![68747470733a2f2f766f6c756d656e742e636f6d2f626c6f672f696d672f686e2d646972742d6269672e706e67.png](attachment:68747470733a2f2f766f6c756d656e742e636f6d2f626c6f672f696d672f686e2d646972742d6269672e706e67.png)



# Introduction
**[Hacker News](https://news.ycombinator.com/)** is a link aggregator website that users vote up stories that are interesting to the community. It is similar to Reddit, but the community only revolves around computer science and entrepreneurship posts. Like any social link aggregator site, individual users can post whatever content they want. Below is a screenshot of the Hacker News homepage:

![Hacker%20News-2.PNG](attachment:Hacker%20News-2.PNG)


# Goal
In this project, we will use a data pipeline we've built in a separate python file and apply it to a real-world data pipeline project. Then, we will run a sequence of basic natural language processing tasks using our Pipeline class. The goal will be to find the most talked about tech topics in 2014 by finding the top 100 keywords of Hacker News posts.

# Data
We will use data from a Hacker News (HN) API that returns JSON data of the top stories in 2014. We have already downloaded a list of JSON posts called **hn_stories_2014.json**, and created the Pipeline class in **pipeline.py**. All files from this project can be cloned from this [github repository](https://github.com/gr3yw0rm/Dataquest-Showcases/tree/master/Hacker%20News%20Data%20Pipeline).

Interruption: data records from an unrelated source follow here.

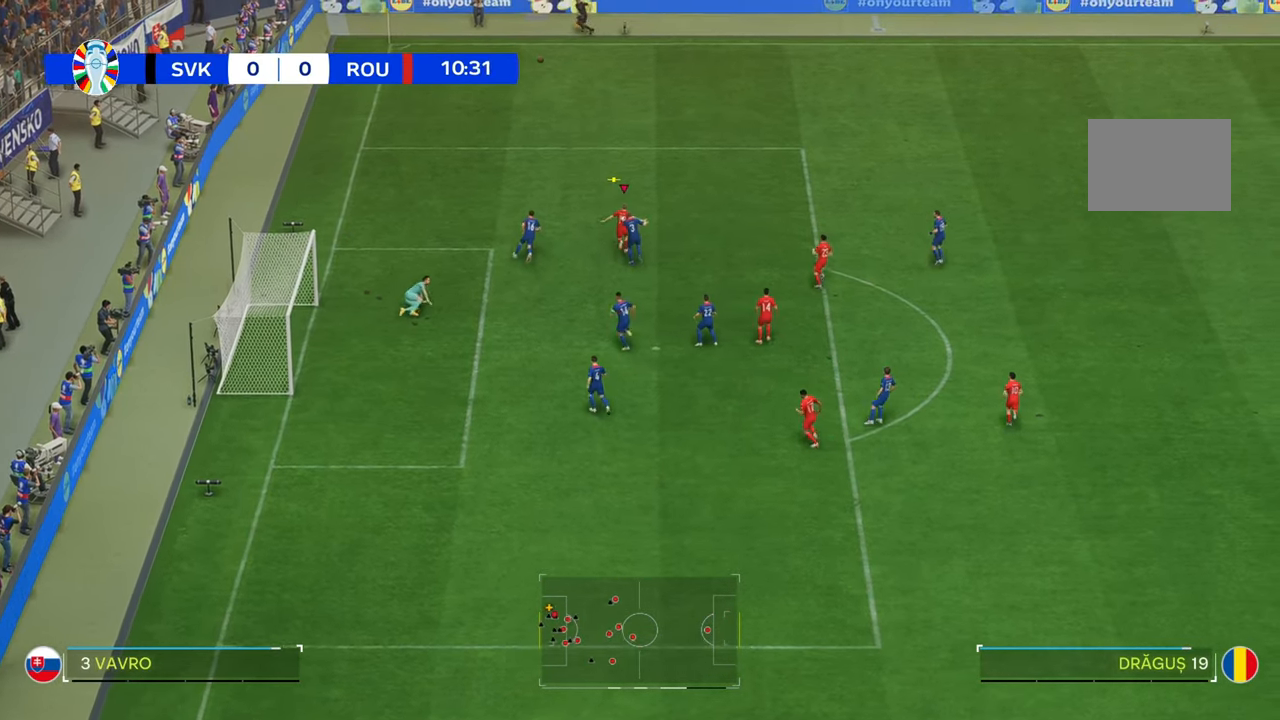
{"buttons": ["R2"], "left_stick": "up", "right_stick": "center", "events": []}
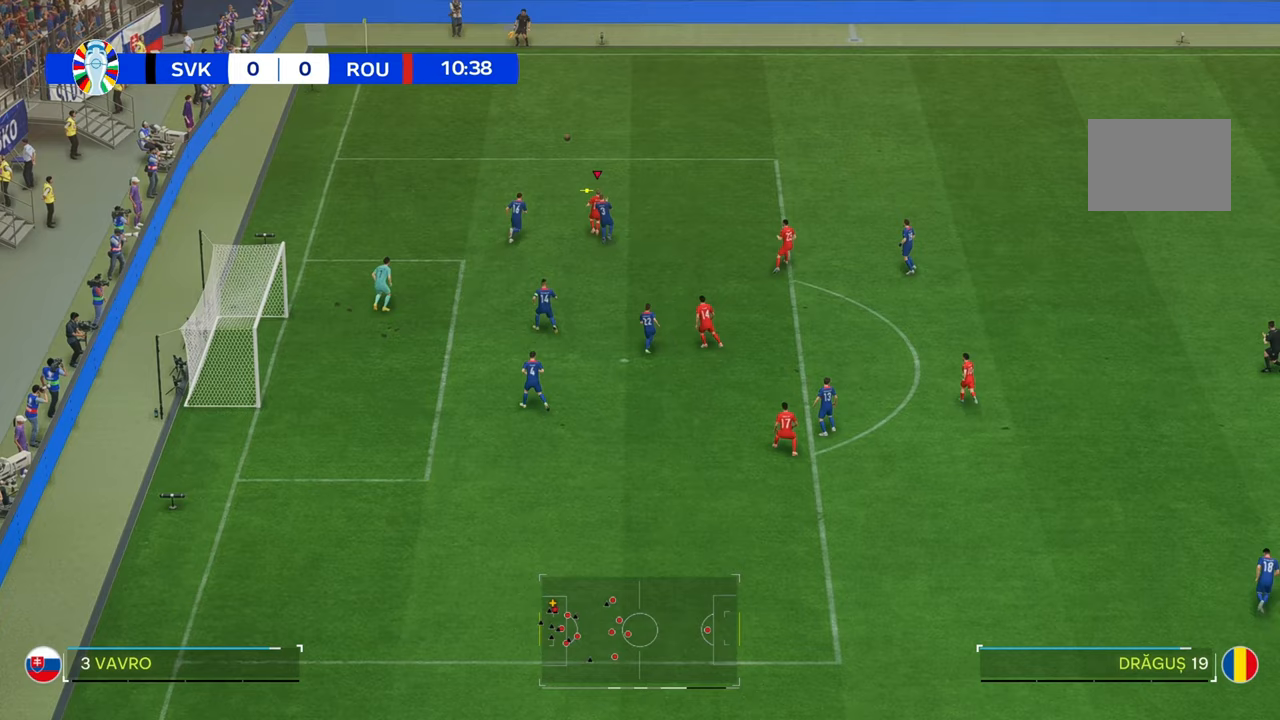
{"buttons": ["R2"], "left_stick": "up", "right_stick": "center", "events": []}
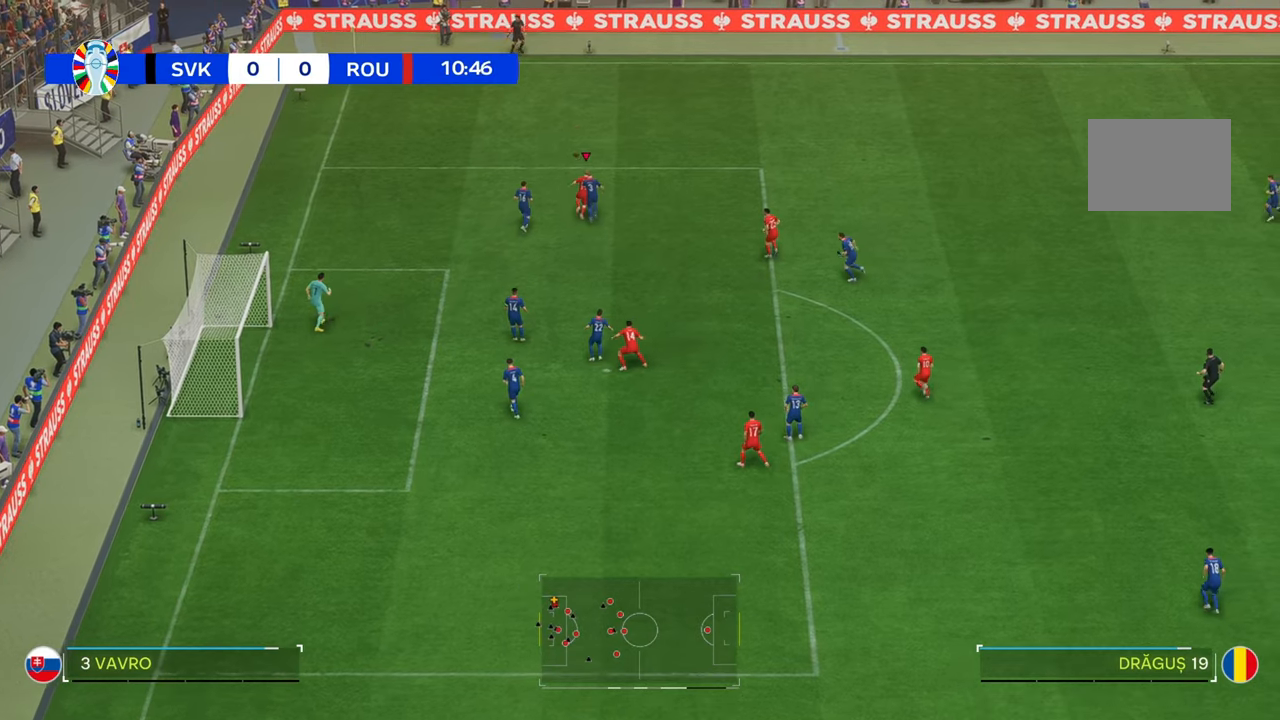
{"buttons": [], "left_stick": "right", "right_stick": "center", "events": [[67, "R2", "up"], [83, "left_stick", "up-right"], [467, "left_stick", "right"]]}
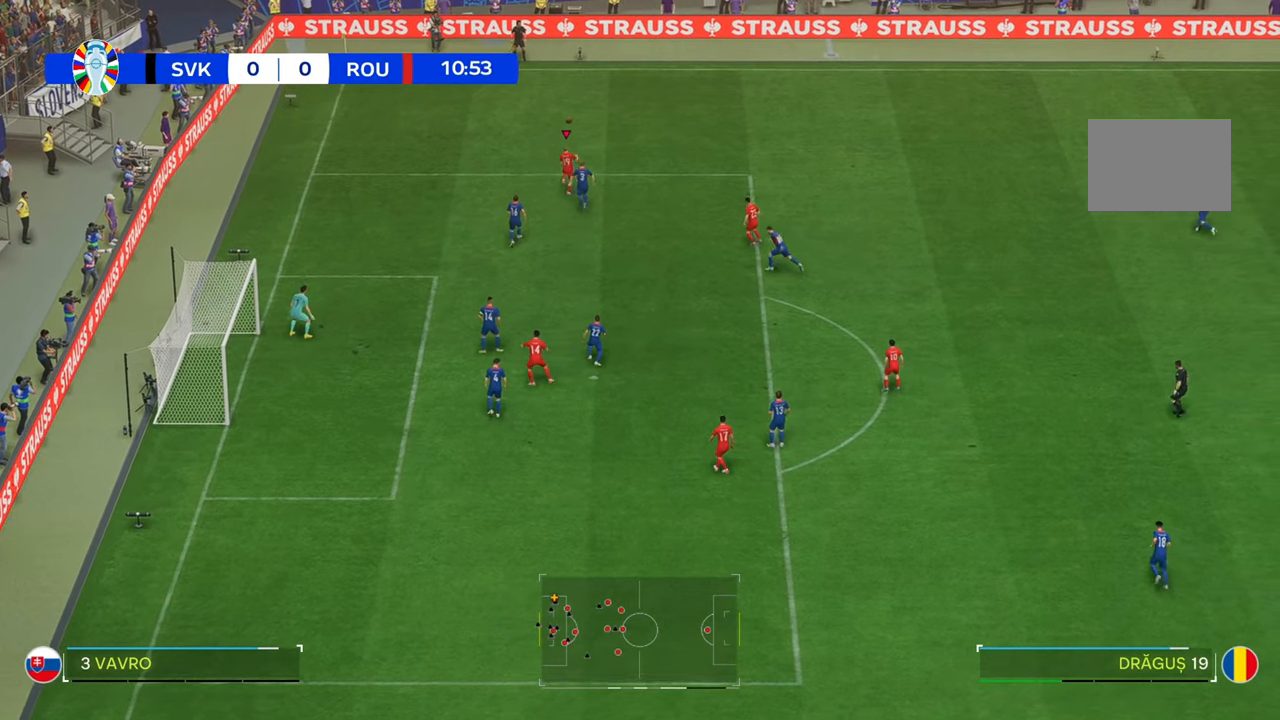
{"buttons": [], "left_stick": "right", "right_stick": "center", "events": []}
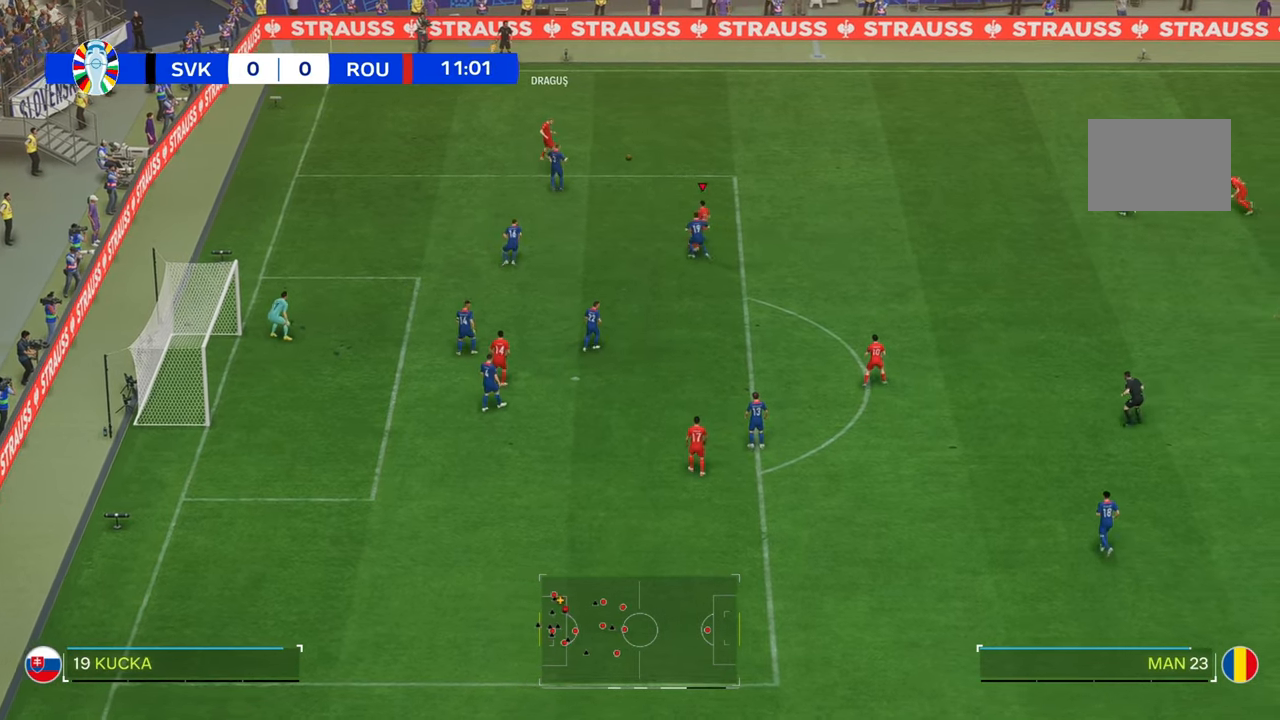
{"buttons": [], "left_stick": "up-right", "right_stick": "center", "events": [[267, "left_stick", "up-right"]]}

Each post has a set of keys, but we will deal only with the following keys:

* created_at: A timestamp of the story's creation time.
* created_at_i: A unix epoch timestamp.
* url: The URL of the story link.
* objectID: The ID of the story.
* author: The story's author (username on HN).
* points: The number of upvotes the story had.
* title: The headline of the post.
* num_comments: The number of a comments a post has.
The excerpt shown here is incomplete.